The guiding hand of past crises that informed Carstens’ thinking was also shared by central bankers across Latin America as they successfully responded to the fallout from the global financial crisis.
“At the time, many of these countries were either still in the recovery process or it had not been so long since they were in recovery,” he says. “Therefore, the lessons they learned from their own crises were still very ingrained in the minds of many of the policymakers.”
Unprecedented stimulus
In January 2010, as the crisis was still resonating in many parts of the world, Carstens became governor of Banco de Mexico, or Banxico, the country’s central bank. It was an era of unprecedented global monetary stimulus and rock bottom interest rates that inflated asset prices and saw a deluge of money pouring into emerging market economies, particularly in Mexico.
“I remember very markedly during the first years after the global financial crisis, around 2010 to 2014, we were experiencing substantial capital inflows and Banco de Mexico’s board decided to have a more aggressive policy towards accumulating international reserves,” he says. “That in a way was a form of macro prudential policy, first under the anticipation that at some point the very low levels of global interest rates would be reversed, and in those circumstances we might need some of the accumulated foreign exchange to stabilize our currency market.”
For Carstens, a reversal of the expansionary monetary policies of the last decade by central banks in the developed world is one of the biggest risks Latin America’s central bankers face today.

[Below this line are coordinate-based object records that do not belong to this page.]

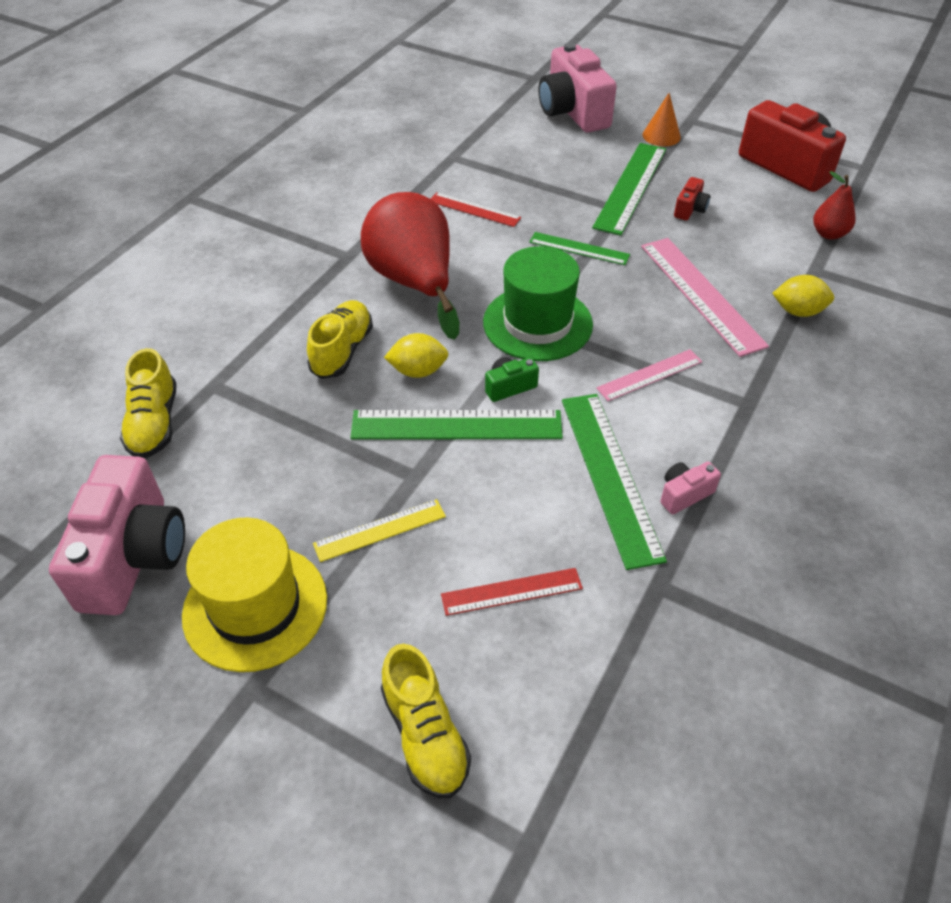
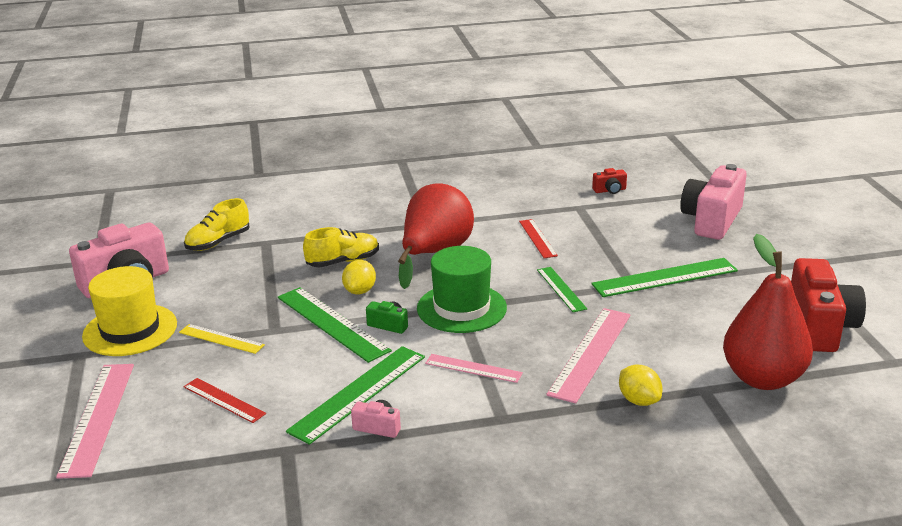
camera: 50 degrees right, 20 degrees down
yellow shoe [381,644,471,798] -> pink ruler [56,364,134,479]
yellow lemon [384,333,449,378] -> yellow lemon turned 60 degrees clockwise [342,260,376,294]
orange cone [642,93,681,146] -> none
red camera [674,177,710,221] -> red camera moved to [592,168,627,194]
red pear [813,171,855,240] -> red pear [723,234,813,390], size x2.12

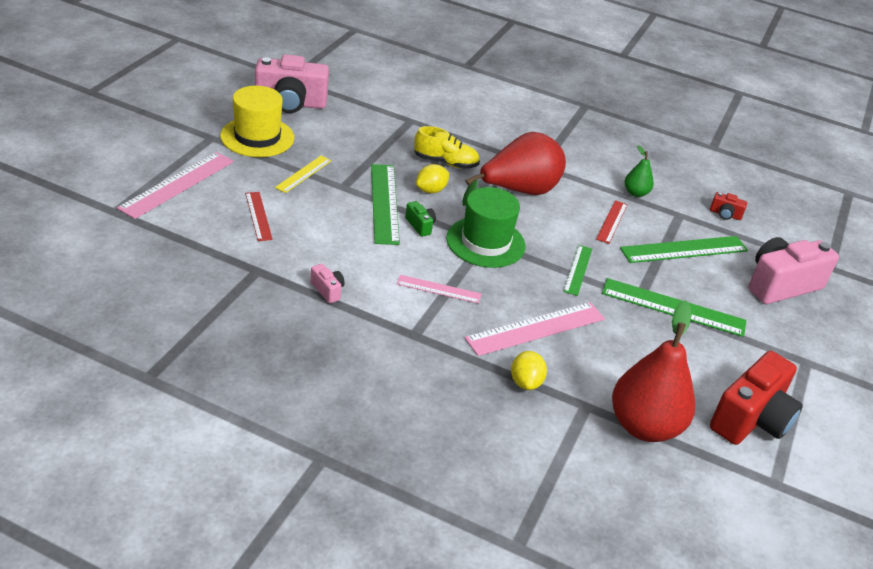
camera: 30 degrees right, 10 degrees up
yellow ruler [179,324,265,354] -> yellow ruler turned 60 degrees clockwise [275,156,331,193]
yellow shoe [184,198,250,251] -> none
green ruler [286,346,425,445] -> green ruler moved to [620,236,748,263]
pink ruler [425,354,523,383] -> pink ruler turned 45 degrees counterclockwise [397,275,482,304]
none -> green pear [625,145,654,197]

“For the last 10 years or so Latin American economies in general have faced a relatively benign external environment from the point of view of having plenty of international liquidity,” he says. “Obviously the main central banks like the Fed, the European Central Bank, the Bank of Japan, they’re being very mindful of the spill-over effects of their actions and they have been exercising considerable forward guidance; but that doesn’t take away the fact that the higher rates in the main advanced economies might pose some pressures on some emerging economies. This requires Latin American economies to be particularly mindful about the need to have their houses in order to try to mitigate any vulnerabilities and therefore be in a position to face tighter financial conditions ahead.”
China, too, may also become an issue for those Latin American economies that depend on that country’s demand for commodities to help prop up prices.
“[Latin American] countries should feel good that so far the shock-absorbing capacity of their economies has been important, but more shocks might come in the future, and also in some cases there have been some slippages in policy conduct,” Carstens says. “You have to work every day to preserve your macro strength, and I think Latin American countries should not forget that.”